Criticizing Saints and John Carter of Mars

I just saw a trailer for the upcoming Disney movie on John Carter of Mars, which excited me to no end.  I totally loved the original novels, which were my introduction to classic Fantasy Sci Fi. I've been waiting for years for the books to be adapted to film. I think there was some horrible, cheezy version, but they really needed modern CG to make Barsoom come alive. Incidentally, the original novels were written by Edgar Rice Burroughs of Tarzan fame.

While the plot and the characters of the books held up extremely well, even after 100 years (They were first published in 1912.), certain underlying societal attitudes fare less well. Some of the language, especially in reference to Native Americans (you have to read the books to figure out how Native Americans figure into a story about Mars!), is racist by today's standards. And, although the books do a remarkable job of seeing beyond skin color for their time, there is a subtle undercurrent of superiority that still flows through the ink (or electronic pulses, since I reread them on my Kindle).

Which brings me to saints.  In particular, the criticism of saints from our modern vantage.
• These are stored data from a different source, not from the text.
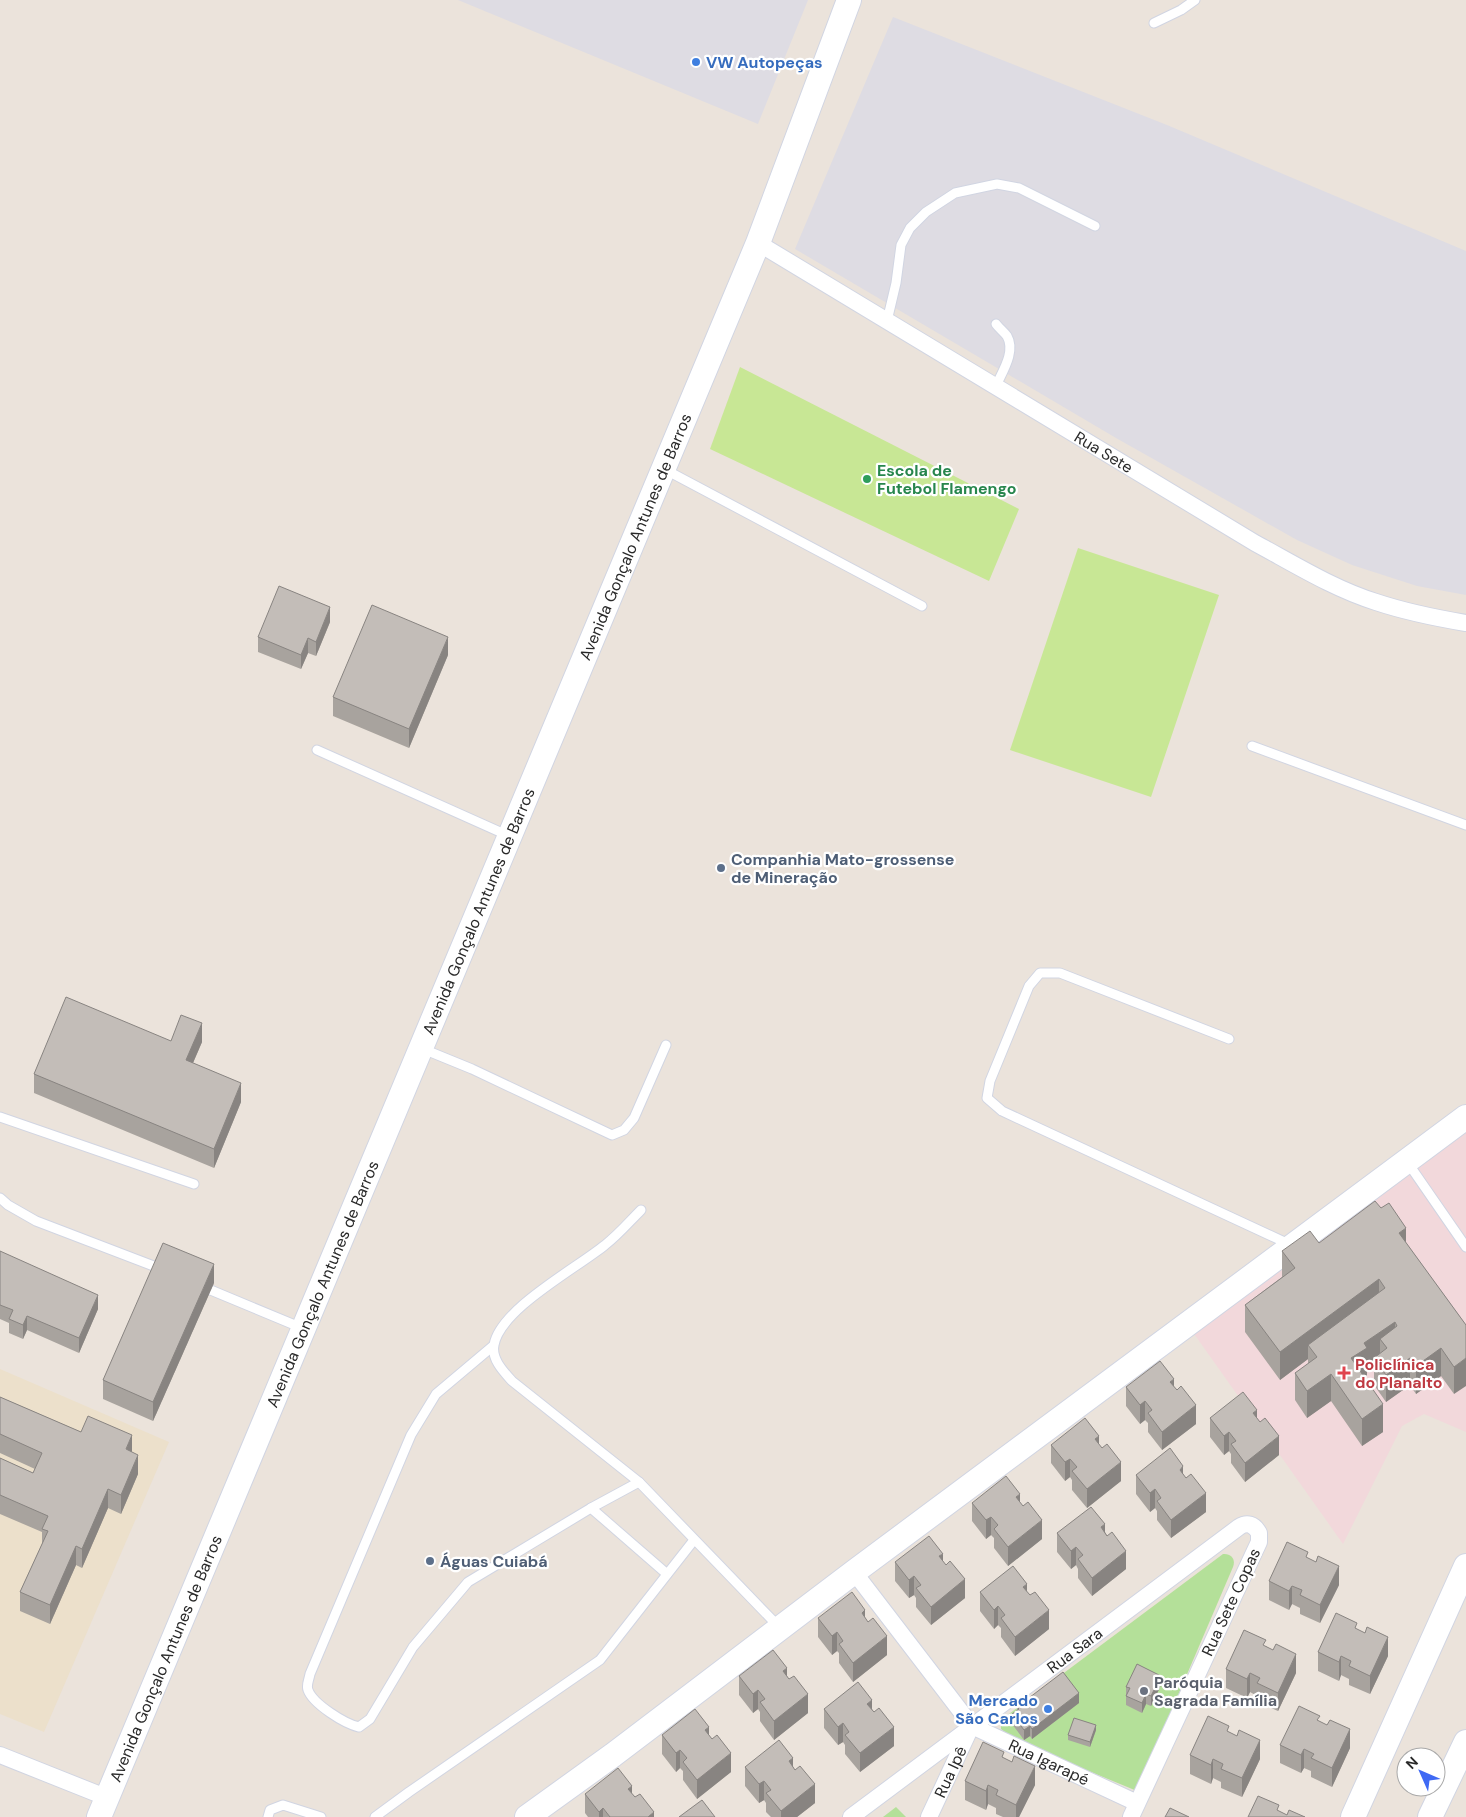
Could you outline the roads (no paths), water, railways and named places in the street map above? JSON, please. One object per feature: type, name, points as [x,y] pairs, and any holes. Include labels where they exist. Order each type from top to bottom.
[{"type":"street","name":"Avenida Gonçalo Antunes de Barros","points":[[103,1808],[758,243],[849,0]]},
{"type":"street","name":"Rua Sete","points":[[758,243],[1255,544],[1327,582],[1374,602],[1423,615],[1466,623]]},
{"type":"street","points":[[526,1817],[613,1755],[854,1572],[1466,1117]]},
{"type":"street","name":"Rua Sara","points":[[851,1817],[1239,1527],[1245,1524],[1252,1525]]},
{"type":"street","name":"Rua Sete Copas","points":[[1134,1810],[1259,1542],[1259,1533],[1252,1525]]},
{"type":"street","points":[[1353,1817],[1466,1566]]},
{"type":"street","name":"Rua Igarapé","points":[[854,1572],[972,1726],[1134,1810]]},
{"type":"street","name":"Rua Ipê","points":[[929,1817],[972,1726]]},
{"type":"street","points":[[1430,1817],[1466,1742]]},
{"type":"street","points":[[0,1755],[103,1808]]},
{"type":"lane","points":[[1154,23],[1181,10],[1194,0]]},
{"type":"lane","points":[[887,321],[896,283],[901,245],[910,228],[926,212],[956,193],[997,184],[1019,188],[1095,226]]},
{"type":"lane","points":[[996,324],[1010,344],[1010,353],[996,386]]},
{"type":"lane","points":[[663,469],[922,606]]},
{"type":"lane","points":[[1252,746],[1466,826]]},
{"type":"lane","points":[[317,750],[510,836]]},
{"type":"lane","points":[[1230,1039],[1060,973],[1040,973],[1026,995],[990,1081],[987,1098],[1002,1111],[1293,1246]]},
{"type":"lane","points":[[420,1048],[612,1135],[624,1130],[634,1118],[666,1045]]},
{"type":"lane","points":[[0,1117],[194,1184]]},
{"type":"lane","points":[[1407,1161],[1466,1247]]},
{"type":"lane","points":[[0,1198],[8,1205],[36,1221],[177,1275]]},
{"type":"lane","points":[[639,1482],[591,1508],[468,1582],[413,1647],[370,1719],[359,1727],[350,1725],[312,1699],[307,1688],[310,1674],[411,1435],[436,1394],[493,1346],[505,1320],[557,1278],[605,1245],[641,1210]]},
{"type":"lane","points":[[195,1283],[303,1328]]},
{"type":"lane","points":[[493,1346],[498,1366],[512,1381],[639,1482],[780,1628]]},
{"type":"lane","points":[[591,1508],[667,1574]]},
{"type":"lane","points":[[375,1817],[600,1660],[694,1540]]},
{"type":"lane","points":[[268,1817],[270,1810],[283,1805],[322,1817]]},
{"type":"place","name":"VW Autopeças","points":[[696,62]]},
{"type":"place","name":"Escola de Futebol Flamengo","points":[[867,479]]},
{"type":"place","name":"Companhia Mato-grossense de Mineração","points":[[721,868]]},
{"type":"place","name":"Policlínica do Planalto","points":[[1344,1373]]},
{"type":"place","name":"Águas Cuiabá","points":[[430,1561]]},
{"type":"place","name":"Paróquia Sagrada Família","points":[[1144,1691]]},
{"type":"place","name":"Mercado São Carlos","points":[[1048,1709]]}]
A couple of days ago, I quoted a bit from my upcoming book on another way to view Mother Teresa's apparent lack of modern painkillers in his homes for the dying, saying that one has to understand where she comes from with regard to suffering before you judge too harshly.

This is a problem with many saints.  A lot of them would not fare well in today's world. For instance, St. Rose of Lima would probably be under psychiatric care for her propensity to self-mutilate. Others were accepting of norms we reject today, like slavery. Still others were so single-minded in their pursuit of the Divine, they were socially inept and even rude at times (the Cure of Ars, comes to mind.)
As we look at these people through our own lenses, we can be tempted to decide that they weren't really all that holy.  But we have to remember that they were living in their own time and place. We need to judge them, not by our standards, but by the standards they judged themselves.

Just as the John Carter stories need to be judged by the standards of the turn of the last century and appreciated for what they are, not what they should be today.